The address, in the warehouse district by Domino Port, turned out to be a two-floor stockroom. The padlocked entrance was watched by an elderly security guard, who emerged from his little box booth as they approached, holding up his hand. "I'm sorry, sirs, no one is allowed inside this late without a key."
"No problem," Jounouchi said, turned to Kaiba and whispered, "Gimme a man-en."
Kaiba handed over a bill, preoccupied by the dragons gliding overhead. Red Eyes had followed them as well and now perched on the warehouse roof, twisting its horned head down on its long neck to peer into the dark second story windows. The Blue Eyes was still circling.
He didn't hear anyone inside the building. Nor did the dragons, else they would have done something by now, he should think.
Jounouchi was talking to the gray-haired guard, displaying the ten thousand yen note. "Why don't you just give us your keys and treat yourself to dinner and a late night movie?
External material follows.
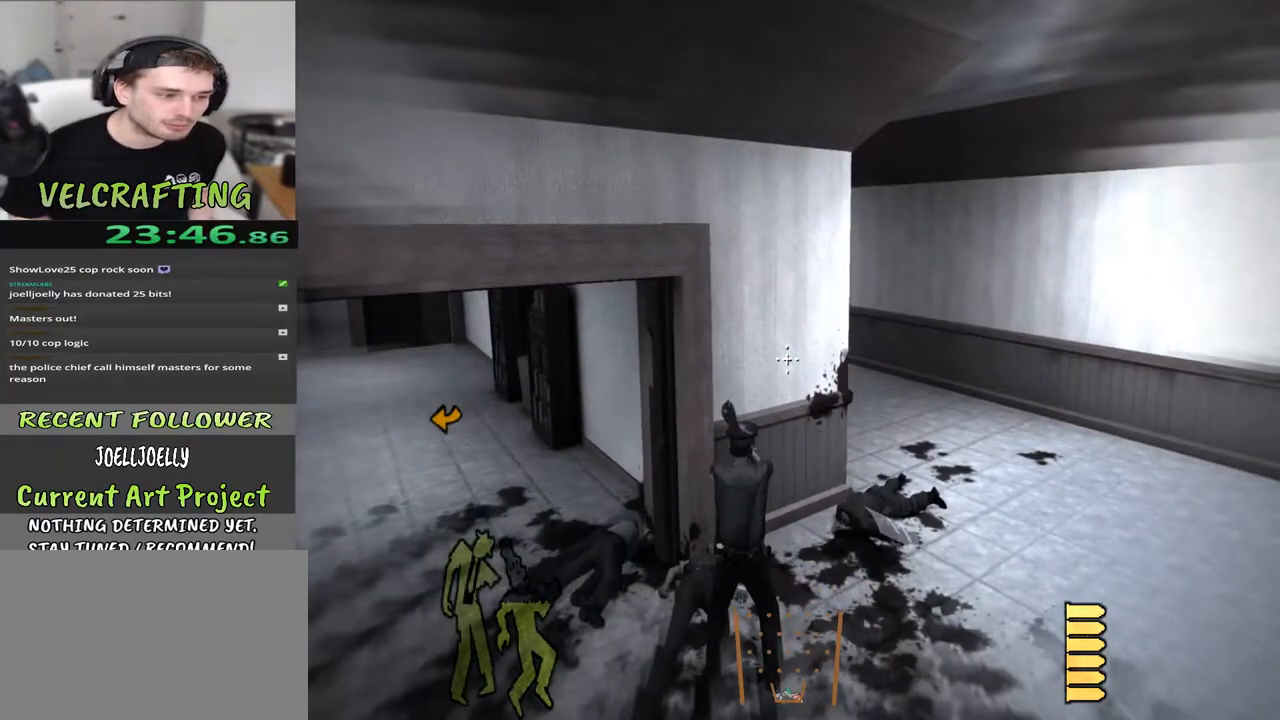
{"buttons": [], "left_stick": "right", "right_stick": "left", "events": [[50, "left_stick", "right"], [400, "right_stick", "left"]]}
We'll be gone by the time you get back, promise. We're just looking for someone."
The guard eyed him. "Sir, there's no one inside. And if you are attempting to bribe me, I regretfully must inform you that I will call the police on your punk asses."
"Uh." Jounouchi stuffed the offending bill into his pocket and backed away, whispered to Honda, "I think we could take him..."
"No way!" Honda whispered back, "I'm not beating up some poor old guy. Besides, look at those whiskers, what if he's a kung fu master or something?"
"Point. Hey, Yugi, your other you isn't in a shadow game mood, is he?"
Kaiba sighed, walked up to the man himself. He looked over his shoulder into the guard's booth--antique computer probably as old as he was, and just a radio, not even a TV--then looked back to the man. "What are you making working here, seventeen hundred thousand a year? Eighteen? Seventeen, right. Starting salary for Kaiba Corporation security is three million yen, with full benefits. Experienced guards start at thirty-four. More if you're willing to work with children."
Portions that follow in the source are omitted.